New Year’s Absolutions 2018

Every year I like to write a list of things I absolve myself from doing, no matter how good they may be for my mind/body/soul/relationships/success/wallet, and so on.

This year I absolve myself of the following:

Eating spaghetti squash as ‘pasta’

While I am all for substituting healthier foods for less-healthy foods, like Greek yoghurt for sour cream, spaghetti squash is a heinous abomination and no one should ever have to eat it. Blech! ***same goes for making ‘noodles’ out of zucchini (double blech)

Meditating

Meditating is supposed to be really good for you. It also happens to be very stressful!!!!! I can’t do it. I have tried, really tried, but I cannot clear my mind. I end up going off on a crazy tangent about what a clear mind is or what ‘nothing’ looks like. It turns into Mr Toad’s Wild Ride in there. My brain is clearly not supposed to be clear.

Going completely paperless

This one is really hard for me. I am 100% on board with receiving emails instead of letters from insurance companies and the electric company, but I still like to write things down. Notes, lists, ideas, thank you cards – I even like wall calendars. Yes, everything is in my digital calendar and my phone beeps regular reminders at me, but there’s something lovely about walking past a (pretty) wall calendar and seeing that it’s only a week ’til our friends come to stay. Plus, I was a teacher for 14 years, and teachers love stationery – it’s in our blood. I will never, ever give up my notebooks, Post-its, or coloured pens. EVER.

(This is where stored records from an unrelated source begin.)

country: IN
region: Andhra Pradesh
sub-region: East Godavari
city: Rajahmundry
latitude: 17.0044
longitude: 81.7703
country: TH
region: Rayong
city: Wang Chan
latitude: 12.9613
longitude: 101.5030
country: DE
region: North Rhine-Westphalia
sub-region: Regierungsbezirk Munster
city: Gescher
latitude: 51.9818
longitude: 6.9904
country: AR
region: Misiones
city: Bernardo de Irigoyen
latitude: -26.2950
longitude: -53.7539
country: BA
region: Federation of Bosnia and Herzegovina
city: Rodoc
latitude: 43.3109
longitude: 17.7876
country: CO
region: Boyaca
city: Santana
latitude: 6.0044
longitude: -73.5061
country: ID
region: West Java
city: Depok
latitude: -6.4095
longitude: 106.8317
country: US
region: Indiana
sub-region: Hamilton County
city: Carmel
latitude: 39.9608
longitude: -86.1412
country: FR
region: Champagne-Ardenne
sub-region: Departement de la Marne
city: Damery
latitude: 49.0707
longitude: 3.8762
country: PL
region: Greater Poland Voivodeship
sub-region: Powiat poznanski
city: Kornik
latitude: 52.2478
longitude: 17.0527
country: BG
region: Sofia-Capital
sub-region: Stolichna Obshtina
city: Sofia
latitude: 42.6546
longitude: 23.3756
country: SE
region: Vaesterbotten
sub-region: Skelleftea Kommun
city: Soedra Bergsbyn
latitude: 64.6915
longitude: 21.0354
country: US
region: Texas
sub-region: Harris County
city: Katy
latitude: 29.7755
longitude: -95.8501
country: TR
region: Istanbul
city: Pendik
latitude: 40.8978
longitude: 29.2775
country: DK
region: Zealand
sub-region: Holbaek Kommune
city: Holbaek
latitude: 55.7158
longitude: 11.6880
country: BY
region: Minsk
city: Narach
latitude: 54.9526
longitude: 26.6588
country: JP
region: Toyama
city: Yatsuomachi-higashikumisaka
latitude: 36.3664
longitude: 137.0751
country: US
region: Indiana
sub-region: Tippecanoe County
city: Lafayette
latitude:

Drinking kombucha, coconut water, or apple cider vinegar

Besides the fact that the science documenting the benefits of these drinks is either non-existent, incomplete or inconclusive, they taste bad. ‘Nough said.

Choice on kombucha

Choice on coconut water

The Conversation on apple cider vinegar

 

Going grey

I have seriously considered just letting the greys grow out. I colour my roots every 2-3 weeks (yes, really) and we’re about to live around the world for a year. It would be highly convenient to give up the root touch-ups and go grey. But if I did, I would look like the human version of Pepe Le Pew, as most of the hair on the top of my head is silver, but not-so-much on the sides or in the back. Plus, I don’t think I’d like it very much. I’m too vain and I like my hair not being grey.

So, what do you absolve yourself from?